Comece apresentando a obra aos alunos e conversando com o grupo sobre os conhecimentos prévios que possuem acerca do autor e dos personagens que fazem parte do Sítio do Picapau Amarelo. É provável que as crianças possuam algumas referências e, portanto, devem ser incentivadas a apresentar as informações que possuem, indicando, se possível, de que forma as mesmas foram descobertas. Nas edições mais recentes de Reinações de Narizinho há um pequeno texto que informa brevemente sobre a vida do Monteiro Lobato e outro no qual o universo do Sítio é apresentado aos leitores. Se desejar, faça a leitura desses textos para a classe.
Preparação da leitura pelo professor
É fundamental que a leitura de cada um dos capítulos seja preparada anteriormente. Nos momentos em que lê para os alunos, você atua como modelo de leitor e, sendo mais experiente, compartilha suas práticas com o grupo, emprestando sua voz para a construção de sentidos do texto. Por isso, é imprescindível que você ensaie sua leitura, observando a entonação a ser empregada, o ritmo e as pausas que deseja fazer.
Antes da leitura, durante a leitura e depois da leitura
A cada capítulo, planeje também as intervenções que serão feitas, pensando em boas perguntas que possam alimentar a conversa apreciativa que as crianças farão após a leitura de cada capítulo, favorecendo a realização de inferências. É fundamental que as questões propostas não sigam os modelos dos chamados "questionários de interpretação de textos".
Comece essa conversa, como qualquer leitor real faria, comentando e justificando o trecho do qual mais gostou (porque lhe pareceu bem escrito ou interessante, por exemplo), uma expressão que julgou bem humorada, algum acontecimento que lhe pareceu inusitado etc. O objetivo é dar início a um diálogo sobre um texto compartilhado pelo grupo, para que os alunos possam começar a se ver, pouco a pouco, como leitores que comunicam suas impressões sobre as leituras que realizam.

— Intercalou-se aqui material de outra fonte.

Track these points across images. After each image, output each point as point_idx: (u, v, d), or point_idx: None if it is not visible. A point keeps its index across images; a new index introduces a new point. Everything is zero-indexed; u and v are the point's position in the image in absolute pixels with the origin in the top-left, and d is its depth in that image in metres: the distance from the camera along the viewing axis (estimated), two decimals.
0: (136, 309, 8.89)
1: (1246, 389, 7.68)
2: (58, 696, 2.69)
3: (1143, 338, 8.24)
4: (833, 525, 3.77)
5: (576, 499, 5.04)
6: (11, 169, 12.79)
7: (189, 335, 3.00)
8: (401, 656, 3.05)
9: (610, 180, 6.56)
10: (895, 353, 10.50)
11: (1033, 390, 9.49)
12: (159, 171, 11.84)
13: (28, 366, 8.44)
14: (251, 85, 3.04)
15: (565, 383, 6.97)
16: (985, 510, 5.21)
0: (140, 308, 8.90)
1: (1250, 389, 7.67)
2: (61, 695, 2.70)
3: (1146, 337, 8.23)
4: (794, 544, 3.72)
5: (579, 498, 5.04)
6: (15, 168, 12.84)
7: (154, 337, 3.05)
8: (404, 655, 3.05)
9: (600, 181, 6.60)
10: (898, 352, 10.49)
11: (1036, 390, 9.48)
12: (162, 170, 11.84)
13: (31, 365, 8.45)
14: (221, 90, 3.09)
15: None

No caso dessa obra, em cada uma das aventuras o autor apresenta um dos personagens do sítio que passa a integrar as reinações vividas por Narizinho. Por isso, é interessante que você ofereça espaço nos momentos iniciais de leitura para que os alunos retomem os episódios anteriores. Quais foram os personagens que surgiram? Como são? De que forma apareceram no texto? Ajude-os a estabelecer relações entre os episódios da narrativa e as relações de causa e efeito entre as ações dos personagens nas aventuras por eles vividas em cada um dos capítulos.
Ao final de cada leitura, compartilhe também seu comportamento leitor apresentando e levantando as antecipações sobre as leituras seguintes. Dessa forma, voocê estará gerando expectativas sobre os próximos acontecimentos, podendo questionar o grupo sobre as "pistas" oferecidas pelo autor para sugerir o que o leitor pode encontrar nas páginas que virão.

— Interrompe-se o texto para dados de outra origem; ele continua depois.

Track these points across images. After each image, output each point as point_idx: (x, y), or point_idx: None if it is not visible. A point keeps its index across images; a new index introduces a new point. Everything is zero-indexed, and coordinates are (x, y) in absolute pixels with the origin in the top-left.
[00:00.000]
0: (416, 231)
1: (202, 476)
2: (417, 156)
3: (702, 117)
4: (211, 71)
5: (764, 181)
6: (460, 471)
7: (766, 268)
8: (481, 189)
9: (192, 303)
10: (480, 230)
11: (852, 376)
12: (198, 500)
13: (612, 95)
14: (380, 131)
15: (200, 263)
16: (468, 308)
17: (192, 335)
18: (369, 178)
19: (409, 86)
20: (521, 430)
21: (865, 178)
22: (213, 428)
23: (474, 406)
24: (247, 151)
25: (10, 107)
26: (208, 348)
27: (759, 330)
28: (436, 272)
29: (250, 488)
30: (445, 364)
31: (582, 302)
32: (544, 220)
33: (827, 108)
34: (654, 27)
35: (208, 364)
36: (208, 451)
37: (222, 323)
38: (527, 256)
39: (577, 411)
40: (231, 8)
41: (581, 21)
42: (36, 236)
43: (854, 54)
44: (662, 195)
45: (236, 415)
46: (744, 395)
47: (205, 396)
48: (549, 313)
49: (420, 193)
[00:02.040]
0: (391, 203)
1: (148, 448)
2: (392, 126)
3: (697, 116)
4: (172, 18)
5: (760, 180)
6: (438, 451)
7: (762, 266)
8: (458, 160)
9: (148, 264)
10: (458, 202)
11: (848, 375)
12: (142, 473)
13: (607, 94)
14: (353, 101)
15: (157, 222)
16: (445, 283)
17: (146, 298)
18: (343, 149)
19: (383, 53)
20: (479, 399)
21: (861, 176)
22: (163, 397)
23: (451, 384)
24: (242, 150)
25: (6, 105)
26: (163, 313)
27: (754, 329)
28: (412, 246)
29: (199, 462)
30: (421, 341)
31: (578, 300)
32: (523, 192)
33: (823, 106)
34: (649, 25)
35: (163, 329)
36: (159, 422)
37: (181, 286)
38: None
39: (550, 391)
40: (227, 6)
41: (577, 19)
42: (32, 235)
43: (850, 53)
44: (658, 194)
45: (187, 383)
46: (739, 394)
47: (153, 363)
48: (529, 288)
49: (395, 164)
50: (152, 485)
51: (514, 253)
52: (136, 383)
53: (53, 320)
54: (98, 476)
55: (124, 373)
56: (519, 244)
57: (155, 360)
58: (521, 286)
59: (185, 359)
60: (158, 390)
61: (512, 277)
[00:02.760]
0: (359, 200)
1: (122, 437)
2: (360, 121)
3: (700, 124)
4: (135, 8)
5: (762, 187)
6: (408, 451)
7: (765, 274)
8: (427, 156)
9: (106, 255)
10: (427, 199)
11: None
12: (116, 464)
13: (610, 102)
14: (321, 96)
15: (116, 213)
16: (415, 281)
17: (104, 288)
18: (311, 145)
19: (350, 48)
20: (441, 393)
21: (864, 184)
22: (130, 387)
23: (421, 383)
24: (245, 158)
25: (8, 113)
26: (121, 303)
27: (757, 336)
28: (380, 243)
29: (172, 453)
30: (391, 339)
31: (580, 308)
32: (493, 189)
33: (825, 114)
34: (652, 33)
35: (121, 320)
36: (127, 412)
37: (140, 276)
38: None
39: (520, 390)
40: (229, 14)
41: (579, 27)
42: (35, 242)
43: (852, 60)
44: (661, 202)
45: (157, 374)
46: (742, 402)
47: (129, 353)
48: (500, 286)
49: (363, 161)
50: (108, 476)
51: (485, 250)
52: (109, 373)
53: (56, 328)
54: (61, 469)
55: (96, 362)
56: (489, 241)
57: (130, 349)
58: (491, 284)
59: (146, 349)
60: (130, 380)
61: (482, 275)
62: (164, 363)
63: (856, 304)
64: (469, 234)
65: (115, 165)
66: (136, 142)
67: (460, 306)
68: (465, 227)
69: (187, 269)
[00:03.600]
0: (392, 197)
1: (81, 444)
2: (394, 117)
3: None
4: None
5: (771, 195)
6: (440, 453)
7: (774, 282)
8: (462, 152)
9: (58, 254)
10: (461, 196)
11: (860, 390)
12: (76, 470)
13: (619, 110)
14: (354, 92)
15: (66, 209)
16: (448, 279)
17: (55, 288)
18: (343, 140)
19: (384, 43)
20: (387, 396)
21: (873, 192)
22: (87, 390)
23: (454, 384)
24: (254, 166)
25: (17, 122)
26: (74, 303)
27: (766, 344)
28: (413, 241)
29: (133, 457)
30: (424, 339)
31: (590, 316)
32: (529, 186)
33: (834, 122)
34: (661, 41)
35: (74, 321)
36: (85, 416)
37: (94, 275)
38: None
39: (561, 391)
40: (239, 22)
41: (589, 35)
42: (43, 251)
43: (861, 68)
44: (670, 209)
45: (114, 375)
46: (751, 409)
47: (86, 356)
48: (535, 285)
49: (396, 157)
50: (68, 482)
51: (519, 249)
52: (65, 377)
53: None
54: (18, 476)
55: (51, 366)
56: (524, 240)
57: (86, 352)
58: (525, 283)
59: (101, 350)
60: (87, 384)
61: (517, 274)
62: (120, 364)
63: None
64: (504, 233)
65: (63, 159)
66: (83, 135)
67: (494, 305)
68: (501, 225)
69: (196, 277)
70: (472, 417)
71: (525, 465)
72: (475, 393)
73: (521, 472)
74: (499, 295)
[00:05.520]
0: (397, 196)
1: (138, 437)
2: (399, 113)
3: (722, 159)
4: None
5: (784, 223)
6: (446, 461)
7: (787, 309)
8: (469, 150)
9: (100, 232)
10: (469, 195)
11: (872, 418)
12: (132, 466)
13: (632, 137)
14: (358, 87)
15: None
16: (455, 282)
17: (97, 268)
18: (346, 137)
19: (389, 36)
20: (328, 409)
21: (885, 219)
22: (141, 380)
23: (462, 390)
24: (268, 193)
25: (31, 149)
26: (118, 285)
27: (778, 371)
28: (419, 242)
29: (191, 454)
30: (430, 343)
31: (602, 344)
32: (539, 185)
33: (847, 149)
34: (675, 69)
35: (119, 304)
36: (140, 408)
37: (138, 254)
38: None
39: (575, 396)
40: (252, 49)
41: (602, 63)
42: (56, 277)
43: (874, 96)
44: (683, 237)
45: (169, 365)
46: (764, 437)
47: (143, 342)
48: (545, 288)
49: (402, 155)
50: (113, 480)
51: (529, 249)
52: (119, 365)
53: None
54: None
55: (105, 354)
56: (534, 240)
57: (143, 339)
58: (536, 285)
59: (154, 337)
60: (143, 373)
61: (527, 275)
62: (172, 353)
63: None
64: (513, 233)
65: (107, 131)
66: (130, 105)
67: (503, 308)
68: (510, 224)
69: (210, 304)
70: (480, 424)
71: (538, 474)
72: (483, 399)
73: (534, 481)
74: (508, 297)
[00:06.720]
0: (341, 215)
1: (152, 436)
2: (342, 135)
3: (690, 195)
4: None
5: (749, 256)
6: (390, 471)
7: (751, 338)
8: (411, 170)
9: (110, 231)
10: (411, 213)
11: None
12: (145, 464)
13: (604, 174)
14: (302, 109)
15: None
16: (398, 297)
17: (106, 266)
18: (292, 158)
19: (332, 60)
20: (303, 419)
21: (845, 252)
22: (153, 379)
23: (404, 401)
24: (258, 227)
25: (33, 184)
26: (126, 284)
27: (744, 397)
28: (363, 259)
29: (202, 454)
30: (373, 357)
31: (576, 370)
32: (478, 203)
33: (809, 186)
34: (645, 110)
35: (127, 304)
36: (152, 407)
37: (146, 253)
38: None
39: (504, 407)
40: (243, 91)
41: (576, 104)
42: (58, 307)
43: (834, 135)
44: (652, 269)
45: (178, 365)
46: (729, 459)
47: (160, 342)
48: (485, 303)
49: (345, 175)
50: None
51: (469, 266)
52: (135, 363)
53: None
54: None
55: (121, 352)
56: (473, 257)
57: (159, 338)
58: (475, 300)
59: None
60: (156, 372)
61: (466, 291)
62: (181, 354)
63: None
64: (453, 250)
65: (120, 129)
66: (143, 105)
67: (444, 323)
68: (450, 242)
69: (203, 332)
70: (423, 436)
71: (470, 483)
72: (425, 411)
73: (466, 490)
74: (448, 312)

No caso dos momentos de conversa coletiva dessa obra, especificamente, além de poder evidenciar o conteúdo do texto, incentive os alunos a analisar a linguagem empregada pelo autor. A presença do humor, da ironia, o uso de expressões típicas da linguagem popular e o emprego de termos característicos da época em que a obra foi escrita são exemplos de recursos que podem ser ressaltados durante e após a leitura de cada capítulo.
Ao abrir espaço para que as crianças comuniquem suas opiniões, é preciso estar atento para o fato de que são muitas as leituras possíveis e que os alunos podem apresentar divergências em suas interpretações sobre o texto. Por isso, crie um ambiente propício para que as crianças possam manifestar-se e, principalmente, justificar suas impressões sempre apoiadas no texto ou em seus conhecimentos prévios, apresentando-as claramente para o grupo de forma que todos possam compreender os sentidos construídos a partir da leitura compartilhada.
2ª etapa: Trabalhando com os círculos de leitura
Segundo COLOMER (2007), "o gosto e o juízo de valor são inseparáveis da experiência da leitura logo que esta se inicia na infância e ocorrem sempre em relação a algum parâmetro comparativo. São aspectos que se formam através da prática." Para a especialista espanhola, "não se aprende apenas lendo ‘muito bem’ uns poucos textos, também é necessário ajudar as crianças a estabelecer relações entre muitas leituras."
Por isso, é fundamental criar situações nas quais elas tenham acesso à diversidade de textos e opiniões para que construam seu repertório e possam criar mecanismos de comparação entre diferentes leituras, compartilhando experiências leitoras significativas. Uma das formas de atender a esses objetivos é a proposta de trabalho com os círculos de leitura.
Informe que após a leitura compartilhada do primeiro volume de Reinações de Narizinho os alunos lerão as aventuras do segundo volume da obra em cinco pequenos grupos, conversarão sobre suas impressões acerca do capítulo e farão indicações sobre os textos lidos convidando os demais leitores a conhecê-los. Para isso, é necessário que todos os alunos tenham o livro e possam fazer a leitura do capítulo escolhido com antecedência.
Planeje previamente a formação dos grupos, optando por reunir as crianças de acordo com competências leitoras próximas. Cada grupo deverá ler uma aventura e cada aluno lerá apenas um dos capítulos do volume por vez.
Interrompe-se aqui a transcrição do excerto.